'''
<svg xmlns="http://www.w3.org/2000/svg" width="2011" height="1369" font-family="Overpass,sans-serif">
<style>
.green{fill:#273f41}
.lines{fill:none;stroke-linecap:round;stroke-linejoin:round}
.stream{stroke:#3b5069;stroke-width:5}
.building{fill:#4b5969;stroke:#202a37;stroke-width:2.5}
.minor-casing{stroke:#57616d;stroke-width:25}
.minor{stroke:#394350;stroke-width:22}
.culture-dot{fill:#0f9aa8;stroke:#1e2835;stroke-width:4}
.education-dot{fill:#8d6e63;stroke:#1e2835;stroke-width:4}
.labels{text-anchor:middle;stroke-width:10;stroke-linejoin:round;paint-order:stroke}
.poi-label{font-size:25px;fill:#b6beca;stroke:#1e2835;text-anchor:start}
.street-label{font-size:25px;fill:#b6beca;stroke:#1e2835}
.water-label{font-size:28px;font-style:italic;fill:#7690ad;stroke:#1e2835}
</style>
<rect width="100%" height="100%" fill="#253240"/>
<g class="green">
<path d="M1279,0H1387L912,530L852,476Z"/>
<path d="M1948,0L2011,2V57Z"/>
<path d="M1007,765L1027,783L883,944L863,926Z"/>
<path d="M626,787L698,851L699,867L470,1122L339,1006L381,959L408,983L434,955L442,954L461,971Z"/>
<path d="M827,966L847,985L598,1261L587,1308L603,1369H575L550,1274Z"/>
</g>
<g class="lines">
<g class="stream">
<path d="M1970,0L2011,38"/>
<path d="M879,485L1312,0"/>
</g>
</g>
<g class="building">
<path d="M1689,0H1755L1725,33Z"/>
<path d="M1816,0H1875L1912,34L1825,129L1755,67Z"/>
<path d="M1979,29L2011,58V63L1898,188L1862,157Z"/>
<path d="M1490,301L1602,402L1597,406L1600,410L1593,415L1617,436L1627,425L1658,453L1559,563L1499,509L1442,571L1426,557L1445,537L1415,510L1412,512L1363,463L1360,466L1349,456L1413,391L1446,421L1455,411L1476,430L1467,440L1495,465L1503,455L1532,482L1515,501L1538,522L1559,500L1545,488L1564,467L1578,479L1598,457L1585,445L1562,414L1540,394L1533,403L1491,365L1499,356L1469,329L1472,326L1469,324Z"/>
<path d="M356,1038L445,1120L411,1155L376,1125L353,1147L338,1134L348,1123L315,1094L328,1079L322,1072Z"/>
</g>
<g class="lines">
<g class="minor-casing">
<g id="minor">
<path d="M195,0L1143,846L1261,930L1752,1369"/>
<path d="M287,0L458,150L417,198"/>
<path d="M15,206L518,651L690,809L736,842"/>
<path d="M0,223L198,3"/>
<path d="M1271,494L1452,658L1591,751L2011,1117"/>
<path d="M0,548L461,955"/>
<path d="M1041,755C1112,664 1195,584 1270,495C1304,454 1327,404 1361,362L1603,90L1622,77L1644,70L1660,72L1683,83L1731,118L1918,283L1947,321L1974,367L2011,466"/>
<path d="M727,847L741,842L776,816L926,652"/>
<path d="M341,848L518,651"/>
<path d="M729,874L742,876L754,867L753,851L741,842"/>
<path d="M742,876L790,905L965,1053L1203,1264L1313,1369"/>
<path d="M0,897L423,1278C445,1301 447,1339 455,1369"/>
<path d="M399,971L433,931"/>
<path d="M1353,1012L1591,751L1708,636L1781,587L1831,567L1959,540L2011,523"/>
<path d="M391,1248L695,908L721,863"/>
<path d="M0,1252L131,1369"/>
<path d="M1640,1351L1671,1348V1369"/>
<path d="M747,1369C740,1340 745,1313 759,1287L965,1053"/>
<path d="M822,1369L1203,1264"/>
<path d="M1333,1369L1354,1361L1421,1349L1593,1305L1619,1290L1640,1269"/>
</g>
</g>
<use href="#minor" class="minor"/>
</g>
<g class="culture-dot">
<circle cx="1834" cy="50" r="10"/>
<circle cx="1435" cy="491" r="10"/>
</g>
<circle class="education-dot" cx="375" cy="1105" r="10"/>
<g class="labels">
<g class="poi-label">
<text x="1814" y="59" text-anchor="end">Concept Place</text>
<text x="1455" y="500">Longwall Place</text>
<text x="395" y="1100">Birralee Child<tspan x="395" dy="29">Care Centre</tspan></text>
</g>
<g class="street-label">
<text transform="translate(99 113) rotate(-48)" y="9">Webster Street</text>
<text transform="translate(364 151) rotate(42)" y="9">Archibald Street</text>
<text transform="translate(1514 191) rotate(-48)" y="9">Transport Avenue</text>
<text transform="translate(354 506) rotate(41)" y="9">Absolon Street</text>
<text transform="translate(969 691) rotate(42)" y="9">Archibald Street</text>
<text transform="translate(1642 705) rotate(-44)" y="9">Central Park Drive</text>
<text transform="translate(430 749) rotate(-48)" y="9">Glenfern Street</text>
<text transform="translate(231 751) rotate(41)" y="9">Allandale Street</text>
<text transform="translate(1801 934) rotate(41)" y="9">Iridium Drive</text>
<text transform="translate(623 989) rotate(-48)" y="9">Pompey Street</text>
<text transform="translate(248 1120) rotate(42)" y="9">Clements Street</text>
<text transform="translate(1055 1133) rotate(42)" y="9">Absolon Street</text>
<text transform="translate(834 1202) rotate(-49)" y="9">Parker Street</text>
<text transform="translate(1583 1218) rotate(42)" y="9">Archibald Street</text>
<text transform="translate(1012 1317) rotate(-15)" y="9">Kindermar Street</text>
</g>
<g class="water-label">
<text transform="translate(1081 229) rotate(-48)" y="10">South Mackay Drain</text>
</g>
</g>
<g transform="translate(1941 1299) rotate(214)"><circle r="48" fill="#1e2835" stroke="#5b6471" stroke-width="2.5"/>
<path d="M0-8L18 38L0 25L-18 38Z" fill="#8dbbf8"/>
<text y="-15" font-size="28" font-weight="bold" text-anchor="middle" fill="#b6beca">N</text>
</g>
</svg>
'''
**What you have to do**
Please print each entry once more, exactly as it reads.

**Result of this task**
<svg xmlns="http://www.w3.org/2000/svg" width="2011" height="1369" font-family="Overpass,sans-serif">
<style>
.green{fill:#273f41}
.lines{fill:none;stroke-linecap:round;stroke-linejoin:round}
.stream{stroke:#3b5069;stroke-width:5}
.building{fill:#4b5969;stroke:#202a37;stroke-width:2.5}
.minor-casing{stroke:#57616d;stroke-width:25}
.minor{stroke:#394350;stroke-width:22}
.culture-dot{fill:#0f9aa8;stroke:#1e2835;stroke-width:4}
.education-dot{fill:#8d6e63;stroke:#1e2835;stroke-width:4}
.labels{text-anchor:middle;stroke-width:10;stroke-linejoin:round;paint-order:stroke}
.poi-label{font-size:25px;fill:#b6beca;stroke:#1e2835;text-anchor:start}
.street-label{font-size:25px;fill:#b6beca;stroke:#1e2835}
.water-label{font-size:28px;font-style:italic;fill:#7690ad;stroke:#1e2835}
</style>
<rect width="100%" height="100%" fill="#253240"/>
<g class="green">
<path d="M1279,0H1387L912,530L852,476Z"/>
<path d="M1948,0L2011,2V57Z"/>
<path d="M1007,765L1027,783L883,944L863,926Z"/>
<path d="M626,787L698,851L699,867L470,1122L339,1006L381,959L408,983L434,955L442,954L461,971Z"/>
<path d="M827,966L847,985L598,1261L587,1308L603,1369H575L550,1274Z"/>
</g>
<g class="lines">
<g class="stream">
<path d="M1970,0L2011,38"/>
<path d="M879,485L1312,0"/>
</g>
</g>
<g class="building">
<path d="M1689,0H1755L1725,33Z"/>
<path d="M1816,0H1875L1912,34L1825,129L1755,67Z"/>
<path d="M1979,29L2011,58V63L1898,188L1862,157Z"/>
<path d="M1490,301L1602,402L1597,406L1600,410L1593,415L1617,436L1627,425L1658,453L1559,563L1499,509L1442,571L1426,557L1445,537L1415,510L1412,512L1363,463L1360,466L1349,456L1413,391L1446,421L1455,411L1476,430L1467,440L1495,465L1503,455L1532,482L1515,501L1538,522L1559,500L1545,488L1564,467L1578,479L1598,457L1585,445L1562,414L1540,394L1533,403L1491,365L1499,356L1469,329L1472,326L1469,324Z"/>
<path d="M356,1038L445,1120L411,1155L376,1125L353,1147L338,1134L348,1123L315,1094L328,1079L322,1072Z"/>
</g>
<g class="lines">
<g class="minor-casing">
<g id="minor">
<path d="M195,0L1143,846L1261,930L1752,1369"/>
<path d="M287,0L458,150L417,198"/>
<path d="M15,206L518,651L690,809L736,842"/>
<path d="M0,223L198,3"/>
<path d="M1271,494L1452,658L1591,751L2011,1117"/>
<path d="M0,548L461,955"/>
<path d="M1041,755C1112,664 1195,584 1270,495C1304,454 1327,404 1361,362L1603,90L1622,77L1644,70L1660,72L1683,83L1731,118L1918,283L1947,321L1974,367L2011,466"/>
<path d="M727,847L741,842L776,816L926,652"/>
<path d="M341,848L518,651"/>
<path d="M729,874L742,876L754,867L753,851L741,842"/>
<path d="M742,876L790,905L965,1053L1203,1264L1313,1369"/>
<path d="M0,897L423,1278C445,1301 447,1339 455,1369"/>
<path d="M399,971L433,931"/>
<path d="M1353,1012L1591,751L1708,636L1781,587L1831,567L1959,540L2011,523"/>
<path d="M391,1248L695,908L721,863"/>
<path d="M0,1252L131,1369"/>
<path d="M1640,1351L1671,1348V1369"/>
<path d="M747,1369C740,1340 745,1313 759,1287L965,1053"/>
<path d="M822,1369L1203,1264"/>
<path d="M1333,1369L1354,1361L1421,1349L1593,1305L1619,1290L1640,1269"/>
</g>
</g>
<use href="#minor" class="minor"/>
</g>
<g class="culture-dot">
<circle cx="1834" cy="50" r="10"/>
<circle cx="1435" cy="491" r="10"/>
</g>
<circle class="education-dot" cx="375" cy="1105" r="10"/>
<g class="labels">
<g class="poi-label">
<text x="1814" y="59" text-anchor="end">Concept Place</text>
<text x="1455" y="500">Longwall Place</text>
<text x="395" y="1100">Birralee Child<tspan x="395" dy="29">Care Centre</tspan></text>
</g>
<g class="street-label">
<text transform="translate(99 113) rotate(-48)" y="9">Webster Street</text>
<text transform="translate(364 151) rotate(42)" y="9">Archibald Street</text>
<text transform="translate(1514 191) rotate(-48)" y="9">Transport Avenue</text>
<text transform="translate(354 506) rotate(41)" y="9">Absolon Street</text>
<text transform="translate(969 691) rotate(42)" y="9">Archibald Street</text>
<text transform="translate(1642 705) rotate(-44)" y="9">Central Park Drive</text>
<text transform="translate(430 749) rotate(-48)" y="9">Glenfern Street</text>
<text transform="translate(231 751) rotate(41)" y="9">Allandale Street</text>
<text transform="translate(1801 934) rotate(41)" y="9">Iridium Drive</text>
<text transform="translate(623 989) rotate(-48)" y="9">Pompey Street</text>
<text transform="translate(248 1120) rotate(42)" y="9">Clements Street</text>
<text transform="translate(1055 1133) rotate(42)" y="9">Absolon Street</text>
<text transform="translate(834 1202) rotate(-49)" y="9">Parker Street</text>
<text transform="translate(1583 1218) rotate(42)" y="9">Archibald Street</text>
<text transform="translate(1012 1317) rotate(-15)" y="9">Kindermar Street</text>
</g>
<g class="water-label">
<text transform="translate(1081 229) rotate(-48)" y="10">South Mackay Drain</text>
</g>
</g>
<g transform="translate(1941 1299) rotate(214)"><circle r="48" fill="#1e2835" stroke="#5b6471" stroke-width="2.5"/>
<path d="M0-8L18 38L0 25L-18 38Z" fill="#8dbbf8"/>
<text y="-15" font-size="28" font-weight="bold" text-anchor="middle" fill="#b6beca">N</text>
</g>
</svg>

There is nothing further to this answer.